Could you share a specific experience or project where you contributed to shaping investment strategies in the cryptocurrency space? How did this experience align with your broader goals for the industry?

The main request I receive from institutional players in the crypto market is to create and operate reliable investment strategies to cover the rates on deposits and earn products. Since most of these products have a clear investment horizon and rate of return, I am obliged to return the principle and the yield within the fixed time frame.The yield the investment team generates must cover the deposit rate and operating expenses. For example, a neo-bank offers clients a USDT deposit for 12 months with an annual rate of 7%. Accordingly, the task of the investment team is to provide, with virtually no risk, an APY of no less than 11% on the received USDT liquidity. That is why my investment team specializes in market-neutral strategies not tied to fluctuations in the prices of crypto assets, seasonality, and other features of traditional investing. In particular, we work with liquidity farming strategies in DeFi and other market-neutral technologies in CeFi and DeFi.We actively advise many famous platforms, such as @ChoiseCom, and younger strat-ups and neo-banks, such as @keytomio.

Can you discuss an initiative you led or were a part of that had a significant impact on the evolution of liquidity provision in the cryptocurrency market? What were the key outcomes of this endeavor?

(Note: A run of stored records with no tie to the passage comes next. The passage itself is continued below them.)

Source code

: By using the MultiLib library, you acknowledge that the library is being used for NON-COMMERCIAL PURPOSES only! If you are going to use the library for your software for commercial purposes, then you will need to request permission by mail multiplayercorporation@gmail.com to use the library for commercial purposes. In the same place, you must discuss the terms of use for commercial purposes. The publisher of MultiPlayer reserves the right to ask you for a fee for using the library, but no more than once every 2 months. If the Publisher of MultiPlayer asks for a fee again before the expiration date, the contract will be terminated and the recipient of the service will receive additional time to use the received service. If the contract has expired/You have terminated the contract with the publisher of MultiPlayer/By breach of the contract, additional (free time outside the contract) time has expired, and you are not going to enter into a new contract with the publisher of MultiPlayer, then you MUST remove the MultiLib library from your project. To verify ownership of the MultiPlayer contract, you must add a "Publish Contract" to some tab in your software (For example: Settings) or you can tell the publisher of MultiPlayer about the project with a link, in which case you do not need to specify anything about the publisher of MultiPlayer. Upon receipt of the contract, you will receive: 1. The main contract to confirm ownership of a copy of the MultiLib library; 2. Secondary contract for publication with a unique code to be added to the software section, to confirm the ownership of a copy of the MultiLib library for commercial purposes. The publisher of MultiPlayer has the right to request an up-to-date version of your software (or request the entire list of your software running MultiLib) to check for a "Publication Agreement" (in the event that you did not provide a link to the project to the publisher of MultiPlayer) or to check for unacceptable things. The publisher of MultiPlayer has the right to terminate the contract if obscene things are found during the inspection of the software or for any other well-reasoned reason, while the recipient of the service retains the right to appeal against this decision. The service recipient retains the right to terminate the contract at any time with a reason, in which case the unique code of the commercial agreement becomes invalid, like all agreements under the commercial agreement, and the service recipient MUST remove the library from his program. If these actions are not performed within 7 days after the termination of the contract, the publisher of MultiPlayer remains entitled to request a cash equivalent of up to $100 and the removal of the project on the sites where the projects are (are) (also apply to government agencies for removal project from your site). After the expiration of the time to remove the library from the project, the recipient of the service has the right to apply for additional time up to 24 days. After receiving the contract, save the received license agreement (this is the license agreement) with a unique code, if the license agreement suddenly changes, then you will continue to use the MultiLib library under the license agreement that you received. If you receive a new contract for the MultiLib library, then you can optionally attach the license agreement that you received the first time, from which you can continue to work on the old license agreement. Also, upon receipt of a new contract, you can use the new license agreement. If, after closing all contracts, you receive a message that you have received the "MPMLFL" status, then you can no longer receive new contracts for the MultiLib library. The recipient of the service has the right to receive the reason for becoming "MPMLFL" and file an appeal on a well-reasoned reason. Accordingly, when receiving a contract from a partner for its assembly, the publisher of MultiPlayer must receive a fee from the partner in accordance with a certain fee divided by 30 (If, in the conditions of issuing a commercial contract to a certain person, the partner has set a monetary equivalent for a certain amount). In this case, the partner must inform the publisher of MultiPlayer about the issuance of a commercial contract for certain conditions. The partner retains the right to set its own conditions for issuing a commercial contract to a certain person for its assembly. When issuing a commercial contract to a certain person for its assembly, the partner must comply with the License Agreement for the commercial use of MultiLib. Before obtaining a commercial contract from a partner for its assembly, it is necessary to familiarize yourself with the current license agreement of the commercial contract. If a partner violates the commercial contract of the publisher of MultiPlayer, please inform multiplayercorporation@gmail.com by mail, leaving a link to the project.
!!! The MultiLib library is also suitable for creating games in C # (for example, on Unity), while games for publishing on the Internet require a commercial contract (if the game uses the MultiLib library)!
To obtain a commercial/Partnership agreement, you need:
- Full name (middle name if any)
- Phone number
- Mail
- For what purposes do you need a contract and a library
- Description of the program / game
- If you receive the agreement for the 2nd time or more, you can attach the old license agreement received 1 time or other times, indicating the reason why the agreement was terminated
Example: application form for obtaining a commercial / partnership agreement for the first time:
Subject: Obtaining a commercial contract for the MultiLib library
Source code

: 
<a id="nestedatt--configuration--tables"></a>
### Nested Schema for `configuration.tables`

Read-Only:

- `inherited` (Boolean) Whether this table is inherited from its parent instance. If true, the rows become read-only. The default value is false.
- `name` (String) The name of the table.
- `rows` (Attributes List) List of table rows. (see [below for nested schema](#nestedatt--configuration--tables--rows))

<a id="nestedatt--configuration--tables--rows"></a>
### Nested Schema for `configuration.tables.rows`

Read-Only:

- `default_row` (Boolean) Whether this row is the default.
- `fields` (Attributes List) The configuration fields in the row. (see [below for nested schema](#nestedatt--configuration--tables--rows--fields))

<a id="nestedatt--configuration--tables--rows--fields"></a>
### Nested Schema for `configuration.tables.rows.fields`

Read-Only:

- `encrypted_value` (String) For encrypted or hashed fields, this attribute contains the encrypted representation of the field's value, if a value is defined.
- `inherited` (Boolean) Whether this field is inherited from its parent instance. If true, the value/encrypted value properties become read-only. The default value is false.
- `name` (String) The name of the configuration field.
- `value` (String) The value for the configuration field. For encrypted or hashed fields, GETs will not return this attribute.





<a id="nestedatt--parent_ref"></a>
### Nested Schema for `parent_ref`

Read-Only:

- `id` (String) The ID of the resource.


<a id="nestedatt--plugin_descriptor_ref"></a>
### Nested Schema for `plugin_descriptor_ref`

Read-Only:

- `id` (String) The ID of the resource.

When classic FX traders began to show active interest in cryptocurrencies, many brokers faced the problem of a lack of liquidity providers for this class of instruments. So, in 2017, the idea arose to create a liquidity aggregator in the cryptocurrency market as a B2B service for brokers and institutional investors. This is how Fort Financial Crypto appeared. I led FortFC as a managing director, and our IT and product teams had to solve extremely complex problems that were new at those times. The main achievements were enormous experience and vision of how the market for liquidity providers, hedging instruments, and single entry points/access services would develop to split positions among several crypto exchanges at once. Looking back, I understand that we correctly foresaw the demand for these products, and now various providers widely represent all these technologies on the market.

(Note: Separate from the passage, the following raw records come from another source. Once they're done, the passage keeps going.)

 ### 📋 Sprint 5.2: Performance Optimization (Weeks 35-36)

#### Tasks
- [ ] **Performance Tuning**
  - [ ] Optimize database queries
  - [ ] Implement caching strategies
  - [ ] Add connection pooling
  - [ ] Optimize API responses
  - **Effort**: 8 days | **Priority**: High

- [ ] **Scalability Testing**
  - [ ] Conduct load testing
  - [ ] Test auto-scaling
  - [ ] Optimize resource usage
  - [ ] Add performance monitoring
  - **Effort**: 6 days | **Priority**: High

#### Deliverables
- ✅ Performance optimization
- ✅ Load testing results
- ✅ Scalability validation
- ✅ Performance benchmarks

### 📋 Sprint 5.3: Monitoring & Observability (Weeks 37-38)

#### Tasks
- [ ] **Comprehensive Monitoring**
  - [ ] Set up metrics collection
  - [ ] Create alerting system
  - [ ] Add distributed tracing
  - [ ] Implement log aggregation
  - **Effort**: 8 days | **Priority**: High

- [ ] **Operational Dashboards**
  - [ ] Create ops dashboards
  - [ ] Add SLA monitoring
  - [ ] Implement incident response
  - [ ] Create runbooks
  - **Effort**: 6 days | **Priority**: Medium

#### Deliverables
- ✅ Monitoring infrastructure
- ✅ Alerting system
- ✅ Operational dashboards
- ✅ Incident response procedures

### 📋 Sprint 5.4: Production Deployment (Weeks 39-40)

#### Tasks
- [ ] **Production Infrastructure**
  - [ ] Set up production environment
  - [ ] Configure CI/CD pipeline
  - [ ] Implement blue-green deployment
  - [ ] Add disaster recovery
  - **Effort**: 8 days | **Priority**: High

How do you perceive the evolution of digital assets within institutional portfolios? Have there been specific instances in your career where you witnessed a growing integration of cryptocurrencies into traditional investment strategies?

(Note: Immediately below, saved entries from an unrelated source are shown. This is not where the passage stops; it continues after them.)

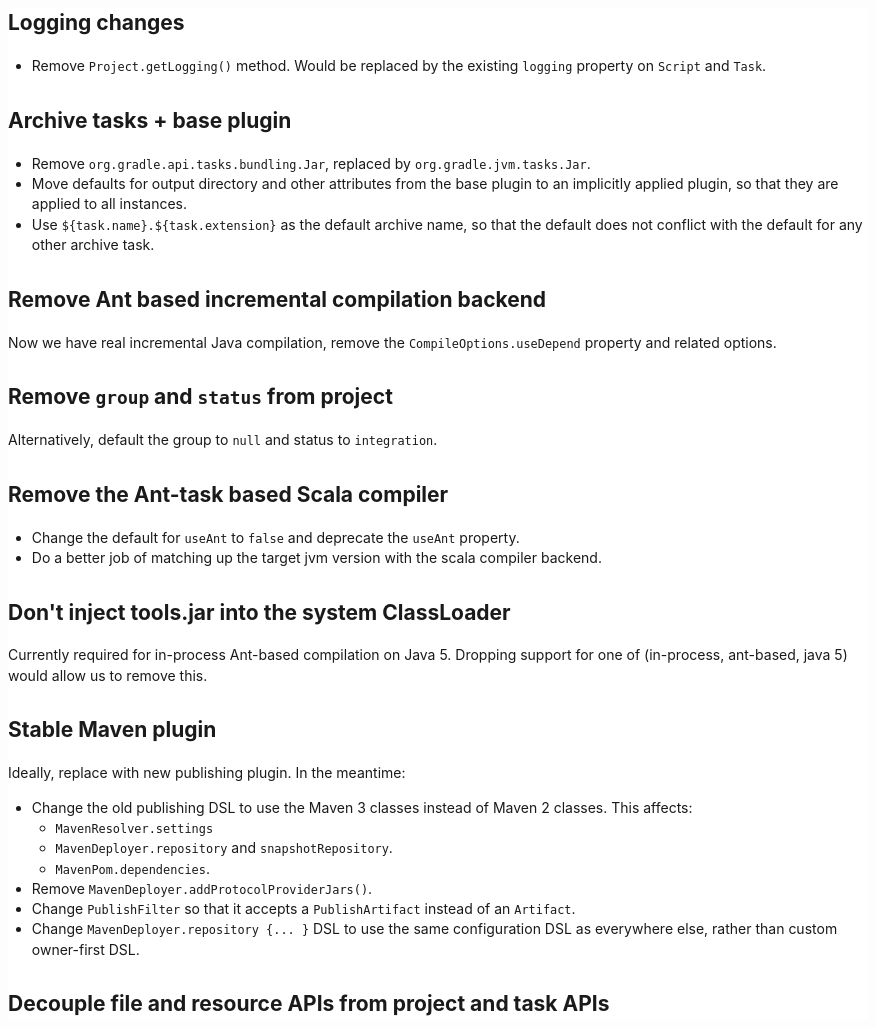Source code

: ## Logging changes

* Remove `Project.getLogging()` method. Would be replaced by the existing `logging` property on `Script` and `Task`.

## Archive tasks + base plugin

* Remove `org.gradle.api.tasks.bundling.Jar`, replaced by `org.gradle.jvm.tasks.Jar`.
* Move defaults for output directory and other attributes from the base plugin to an implicitly applied plugin, so that they are applied to all instances.
* Use `${task.name}.${task.extension}` as the default archive name, so that the default does not conflict with the default for any other archive task.

## Remove Ant <depend> based incremental compilation backend

Now we have real incremental Java compilation, remove the `CompileOptions.useDepend` property and related options.

## Remove `group` and `status` from project

Alternatively, default the group to `null` and status to `integration`.

## Remove the Ant-task based Scala compiler

* Change the default for `useAnt` to `false` and deprecate the `useAnt` property.
* Do a better job of matching up the target jvm version with the scala compiler backend.

## Don't inject tools.jar into the system ClassLoader

Currently required for in-process Ant-based compilation on Java 5. Dropping support for one of (in-process, ant-based, java 5) would allow us to remove this.

## Stable Maven plugin

Ideally, replace with new publishing plugin. In the meantime:

* Change the old publishing DSL to use the Maven 3 classes instead of Maven 2 classes. This affects:
    * `MavenResolver.settings`
    * `MavenDeployer.repository` and `snapshotRepository`.
    * `MavenPom.dependencies`.
* Remove `MavenDeployer.addProtocolProviderJars()`.
* Change `PublishFilter` so that it accepts a `PublishArtifact` instead of an `Artifact`.
* Change `MavenDeployer.repository {... }` DSL to use the same configuration DSL as everywhere else, rather than custom owner-first DSL.

## Decouple file and resource APIs from project and task APIs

Crypto has evolved from an outsider to a respected asset in investment portfolios, driven by the need to diversify risks and avoid central bank policy risks. Bitcoin is considered digital gold, while Ethereum, cheaper but more versatile, is seen as digital silver. The decreasing correlation between BTC and Ethereum emphasizes their distinct functionalities. With the rise of crypto ETFs and derivatives, we anticipate the development of advanced hedging algorithms and structured products in the crypto market, attracting more investment. Market makers are increasingly funding DeFi liquidity provision due to improved impermanent loss hedging. Similarly, neo-banks find overcollateralized loans in stablecoins against Bitcoin profitable, optimizing their investment strategies and reducing hedging costs.